OBJECTIVE →
Reproduce every line of the records below verbatim, leaving the pictures out of your answer.

Data entries:

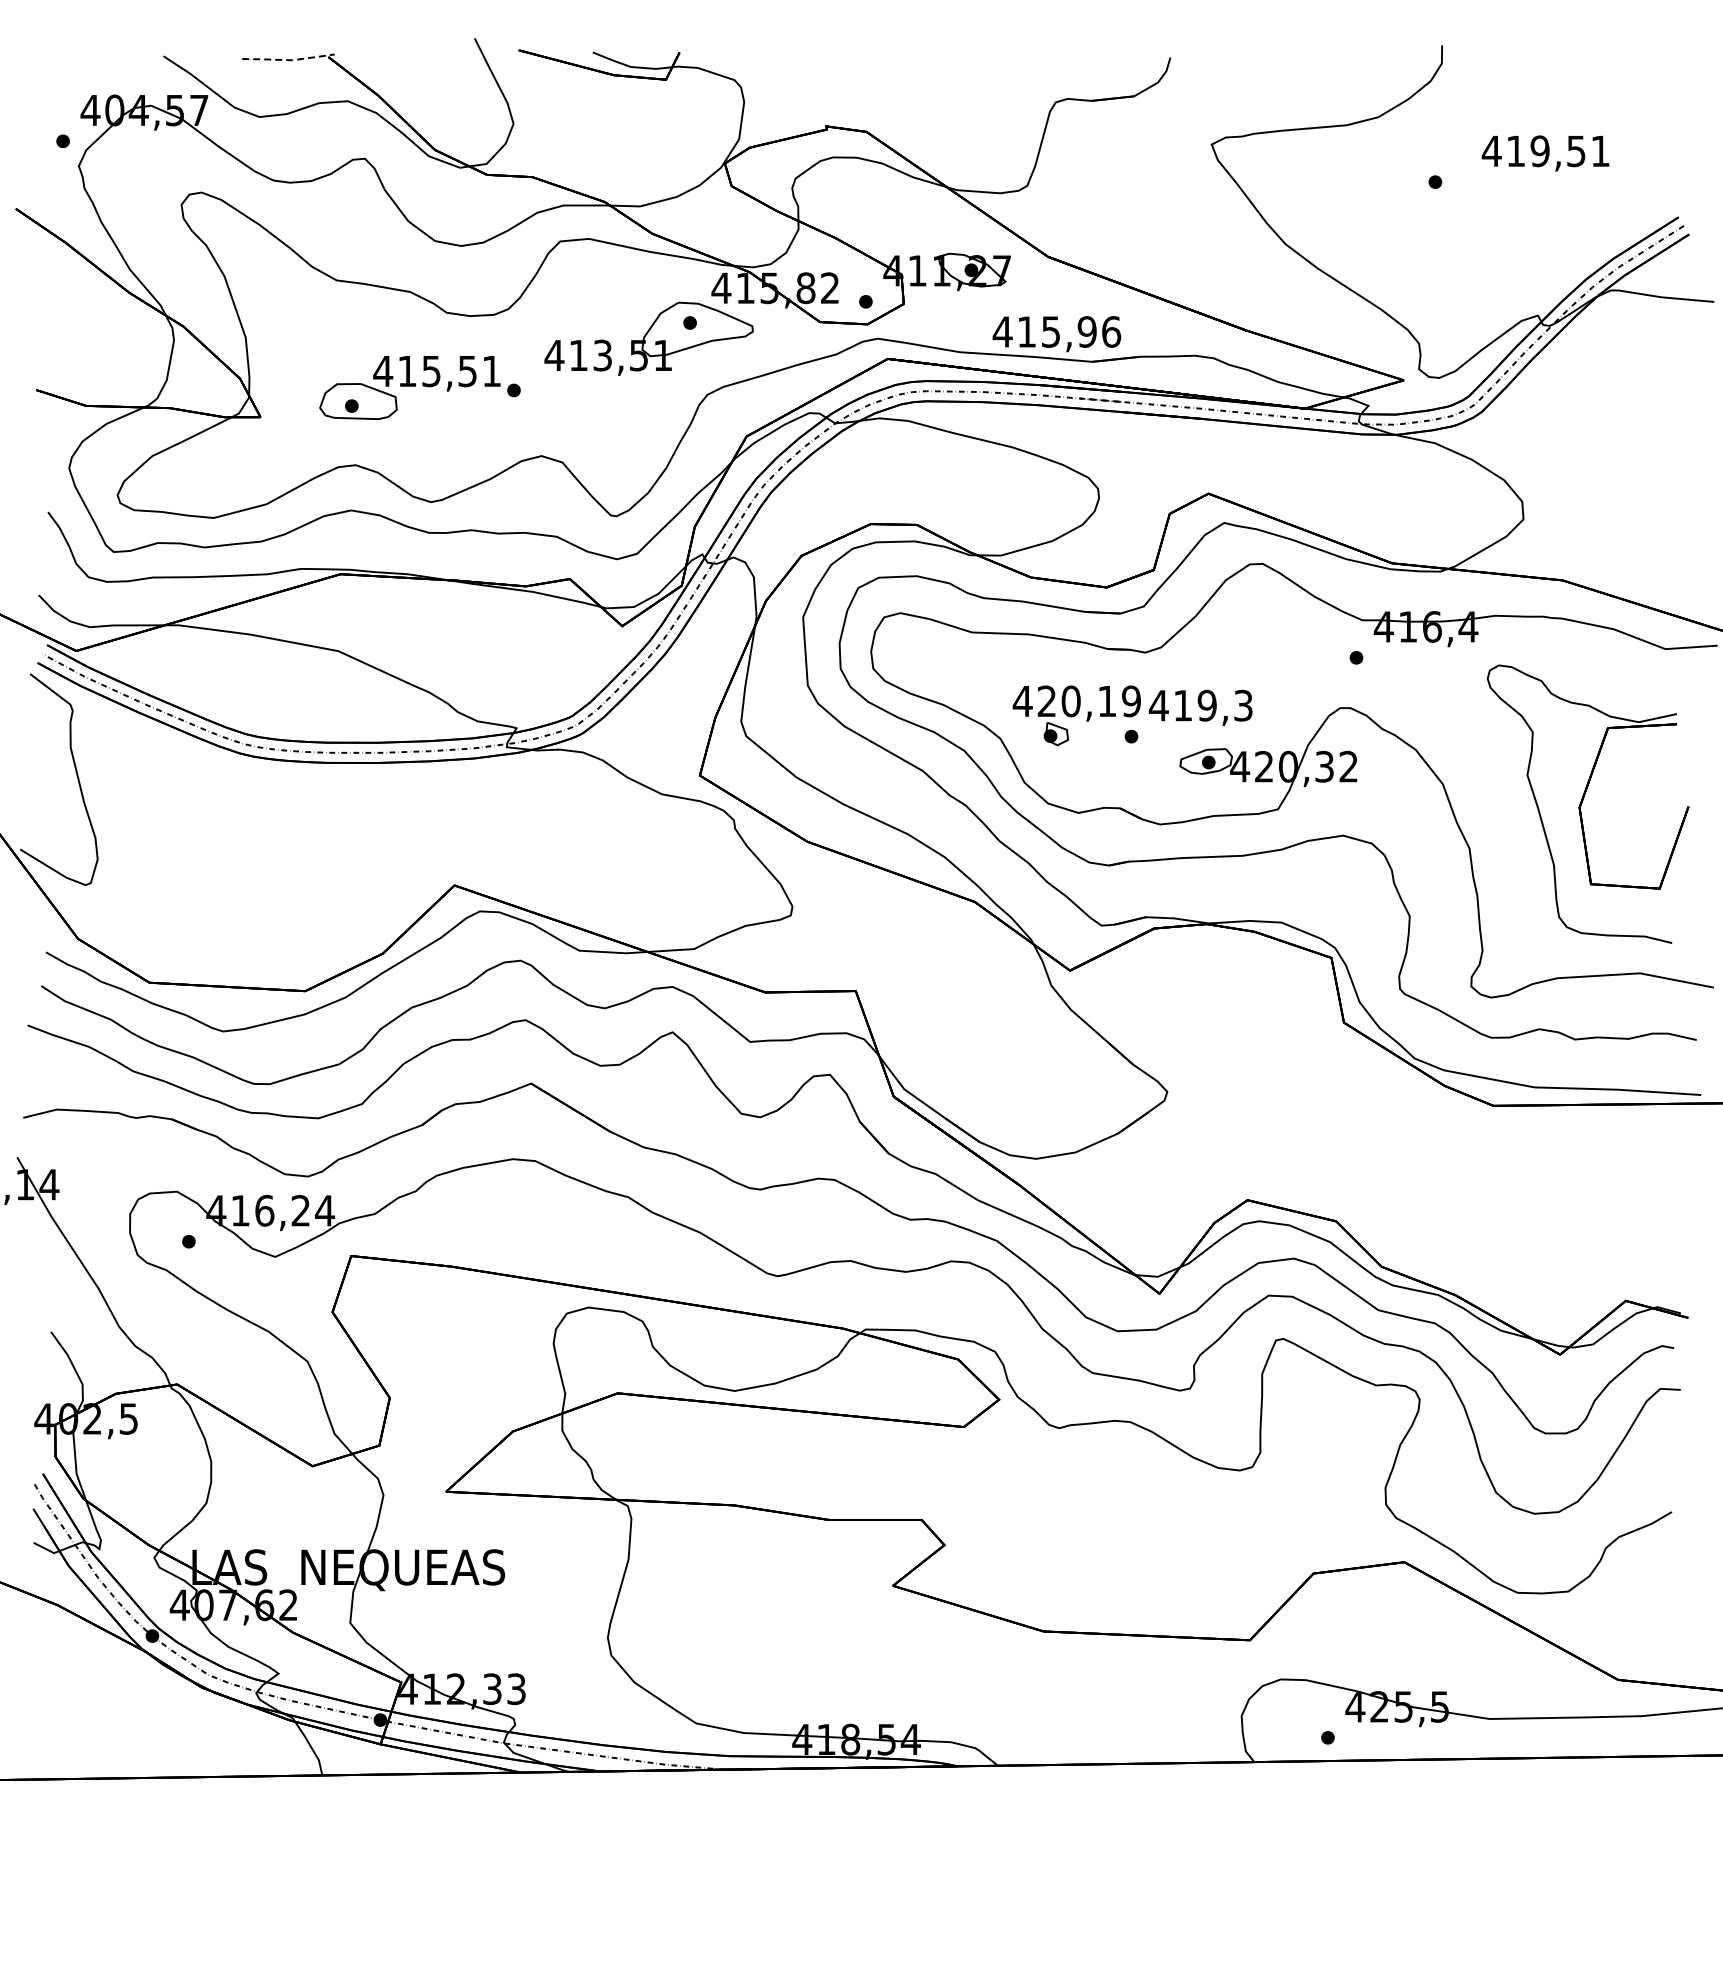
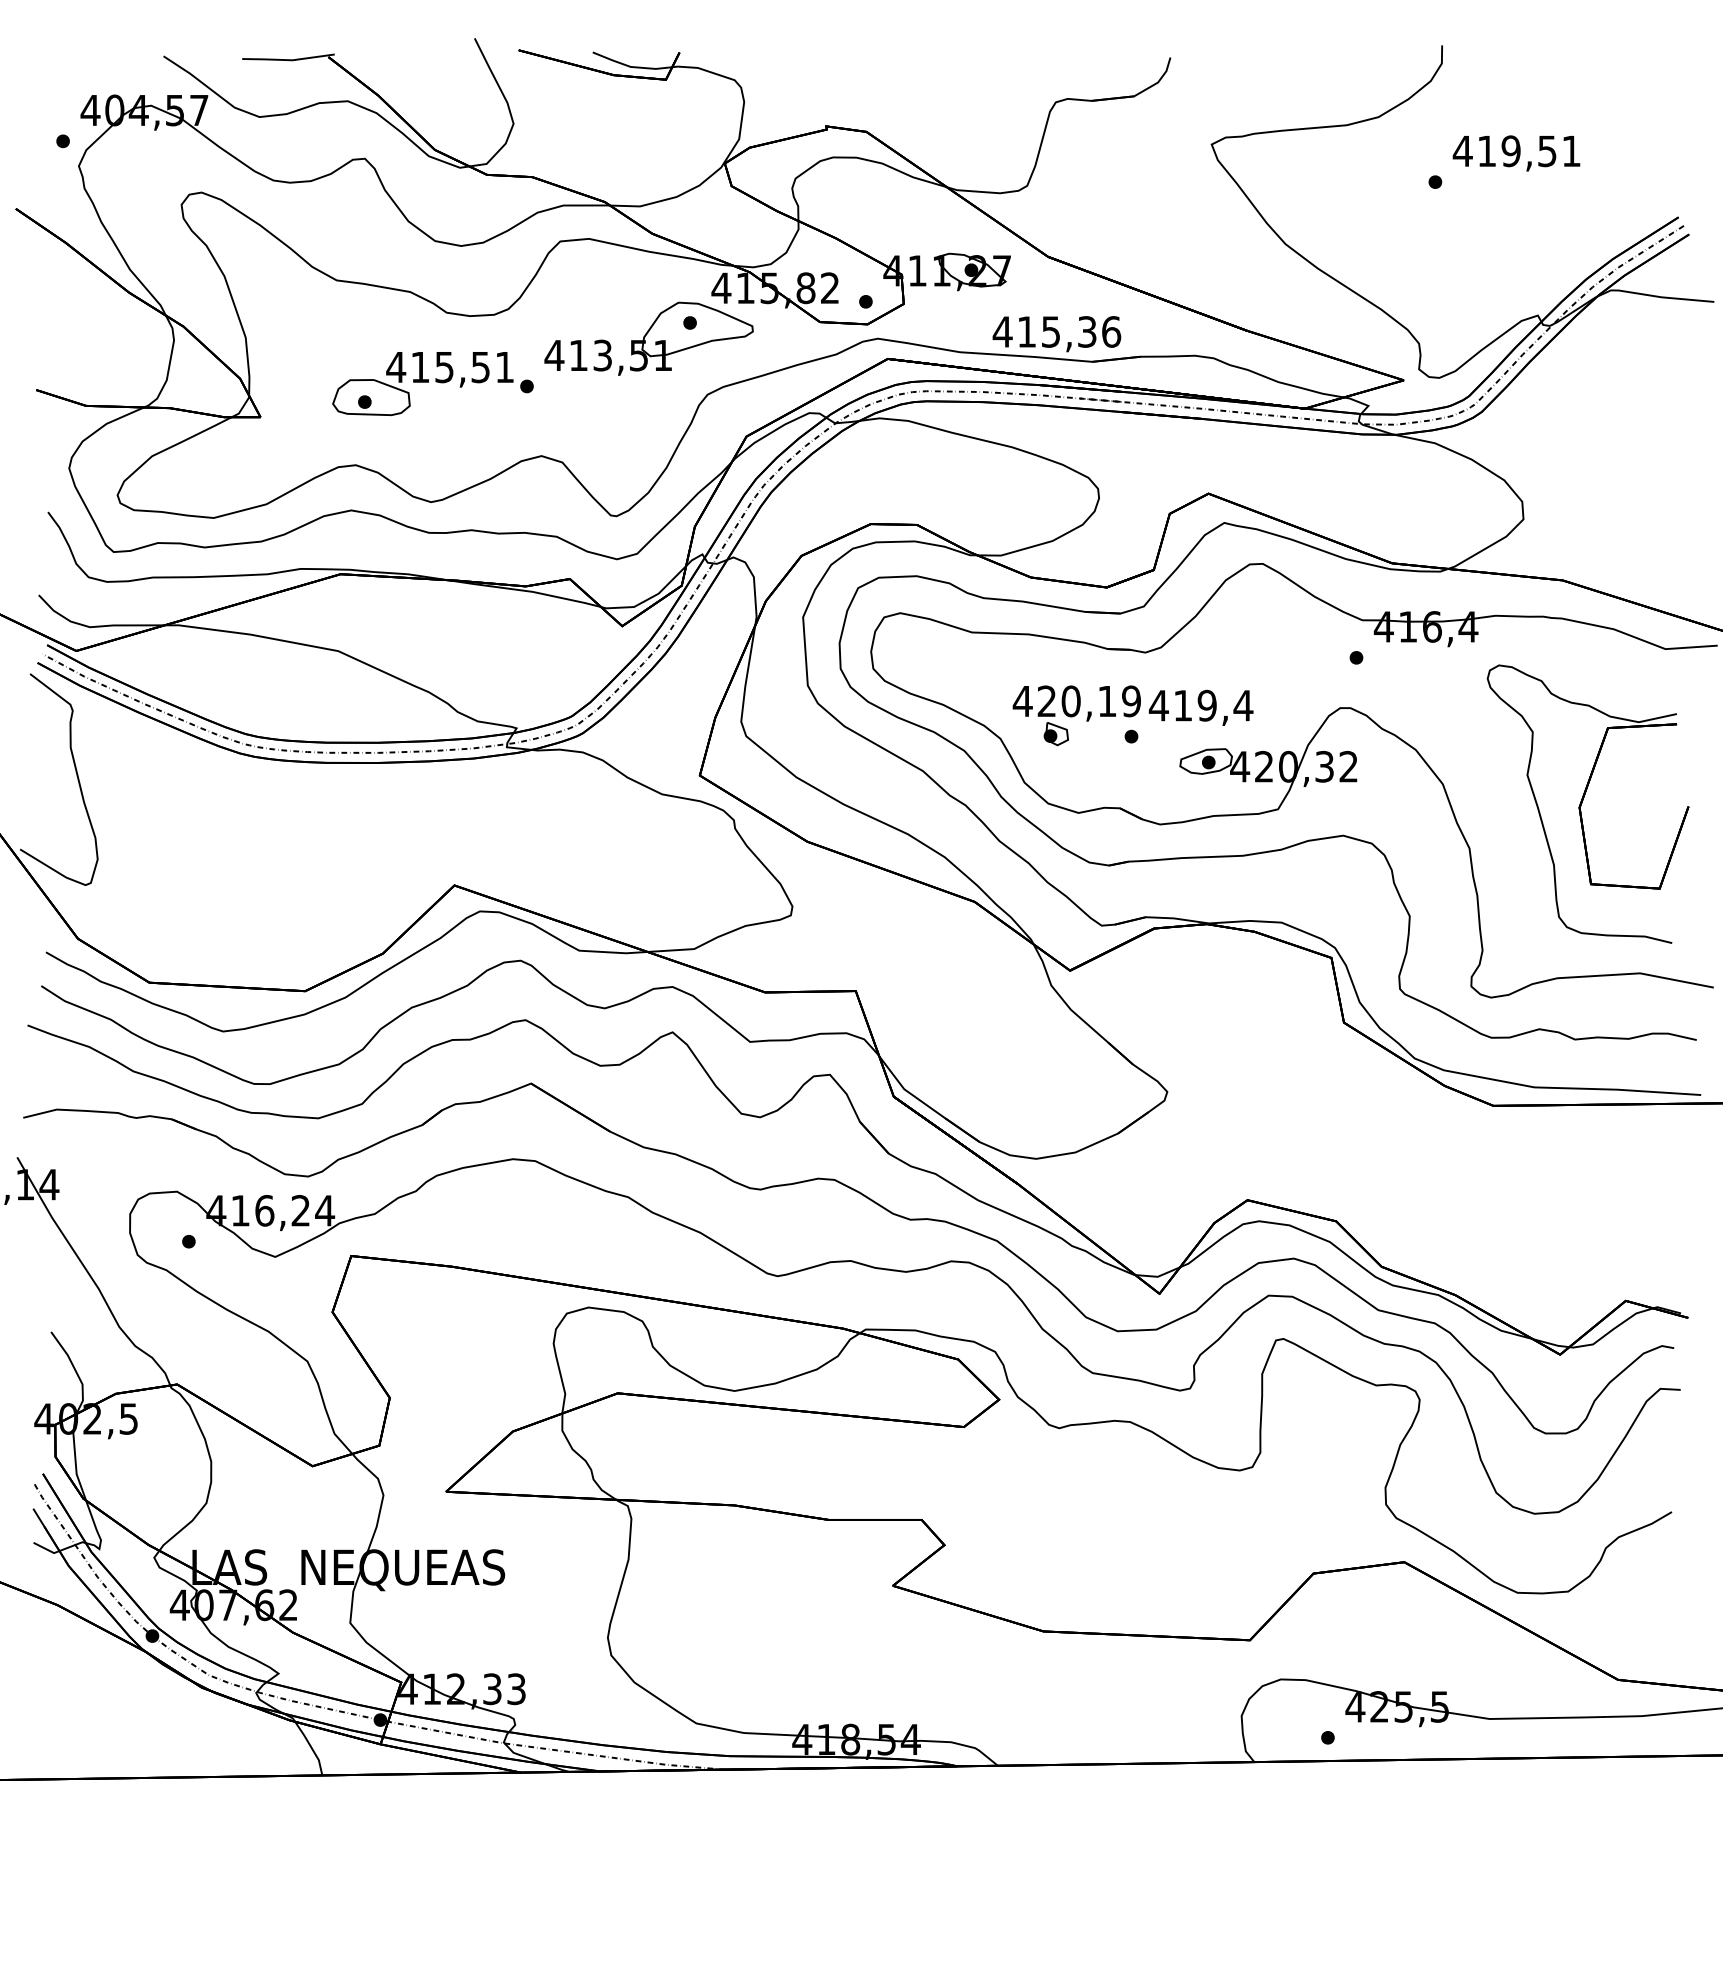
line at (288, 60): dashed -> solid
text at (1545, 153) position: (1545, 153) -> (1516, 153)
text at (1086, 331): 415,96 -> 415,36
part at (419, 387) position: (419, 387) -> (432, 383)
text at (1243, 705): 419,3 -> 419,4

CORRECT ANSWER →
line at (288, 60): dashed -> solid
text at (1545, 153) position: (1545, 153) -> (1516, 153)
text at (1086, 331): 415,96 -> 415,36
part at (419, 387) position: (419, 387) -> (432, 383)
text at (1243, 705): 419,3 -> 419,4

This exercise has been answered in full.